The GII is administered by the College of Engineering, but its scope is much larger, encompassing 46 faculty members spread across the UGA enterprise. In all, UGA boasts more than 160 faculty members who apply informatics to their fields of study. That results in a variety of interesting, boundary-pushing research that stretches beyond the hard sciences to health care, the social sciences, and the humanities.
Informatics’ interdisciplinary nature is related to the complexity of data science itself. The data pipeline is a long one. Some disciplines are stronger on the data collection side while others make greater contributions on the analysis side.
The way UGA is building the GII is unlike any other institution in the country. One aspect is how informatics is structured horizontally across departments rather than vertically as an overarching entity. Another is the GII’s approach to educating students.
To earn an undergraduate certificate, a student must take 15 hours of informatics spread across 74 courses in fields from humanities to the sciences. A student in any major can earn the certificate—another differentiator. A total of 10 students enrolled in the certificate program for the Fall 2017 semester, the first time it was available, and that number is expected to rise.
“Data is the foundation of our generation and every single one after us,” says Destiny Simms, a first-year computer science student from Powder Springs who enrolled in INFO 2000, the informatics introductory course, and is pursuing the certificate. “Learning how to use data and handle it now puts you at a significant advantage.”
The GII’s immediate goals include growing its undergraduate certificate program and launching one for graduate students. “Employers are looking for employees with skills in informatics. It’s just a part of the modern work force now,” Johnsen says.

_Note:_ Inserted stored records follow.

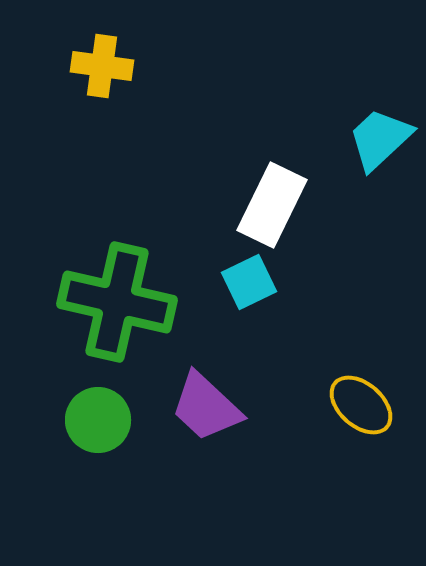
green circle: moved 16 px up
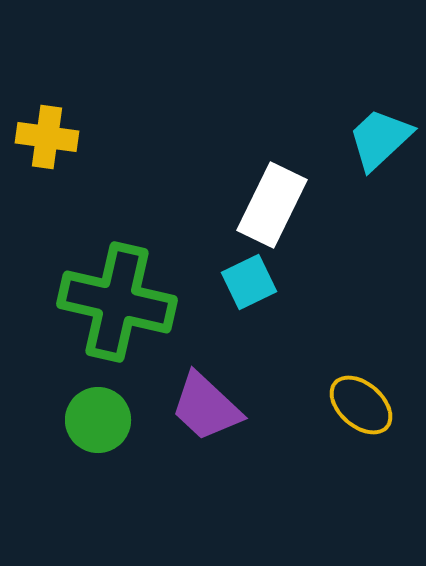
yellow cross: moved 55 px left, 71 px down
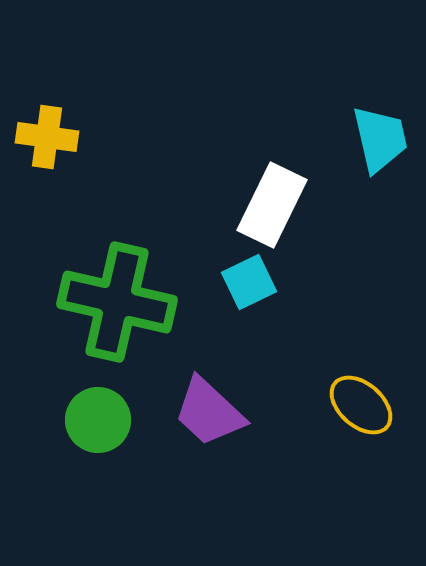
cyan trapezoid: rotated 120 degrees clockwise
purple trapezoid: moved 3 px right, 5 px down
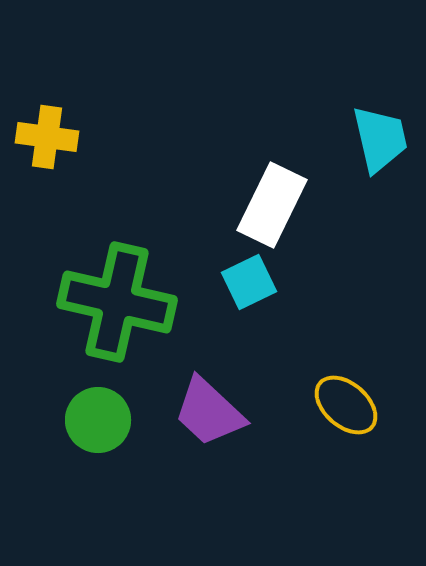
yellow ellipse: moved 15 px left
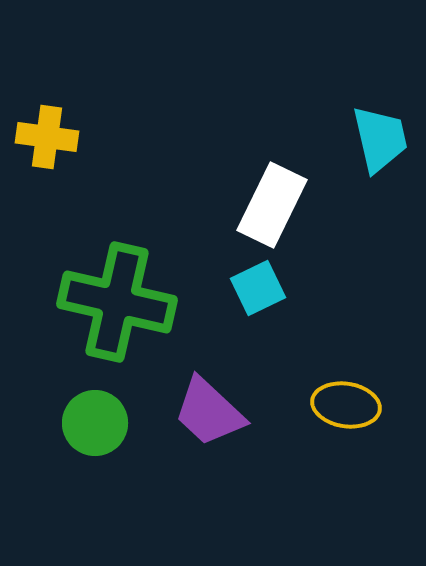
cyan square: moved 9 px right, 6 px down
yellow ellipse: rotated 32 degrees counterclockwise
green circle: moved 3 px left, 3 px down
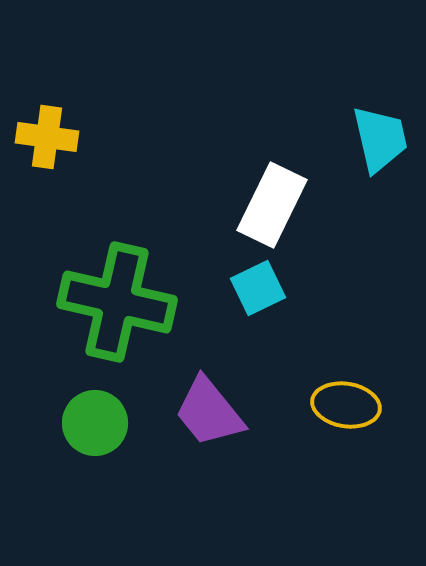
purple trapezoid: rotated 8 degrees clockwise
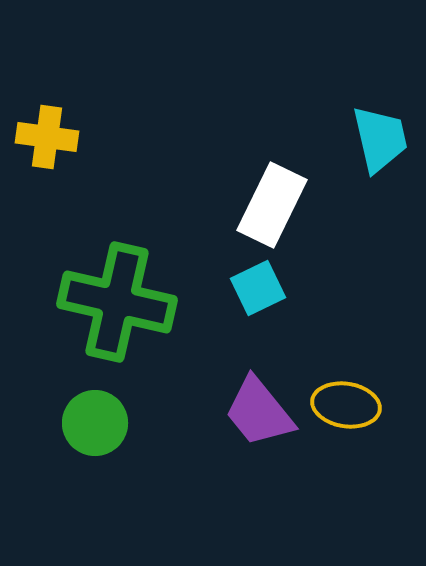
purple trapezoid: moved 50 px right
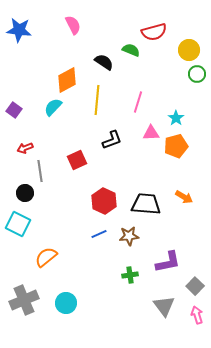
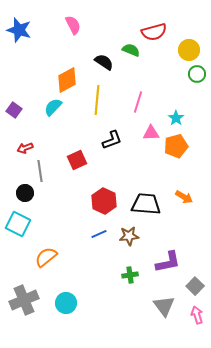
blue star: rotated 10 degrees clockwise
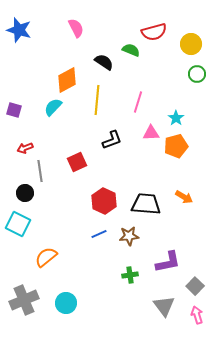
pink semicircle: moved 3 px right, 3 px down
yellow circle: moved 2 px right, 6 px up
purple square: rotated 21 degrees counterclockwise
red square: moved 2 px down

That was one of the themes of the GII’s December symposium, Advancing Informatics in Government and Industry. The event brought more than 150 faculty, students, and guests to the Georgia Center for Continuing Education for a daylong exploration on the impact of data science on the job market, the academy, and public policy.
In his opening address, Johnsen shared a statistic stating that four of the top 10 trending jobs for 2017 had some form of “data” in their names: data scientist, data engineer, data analyst, and database administrator. He said UGA was working to train students to fill those jobs. Around the room, heads nodded in agreement.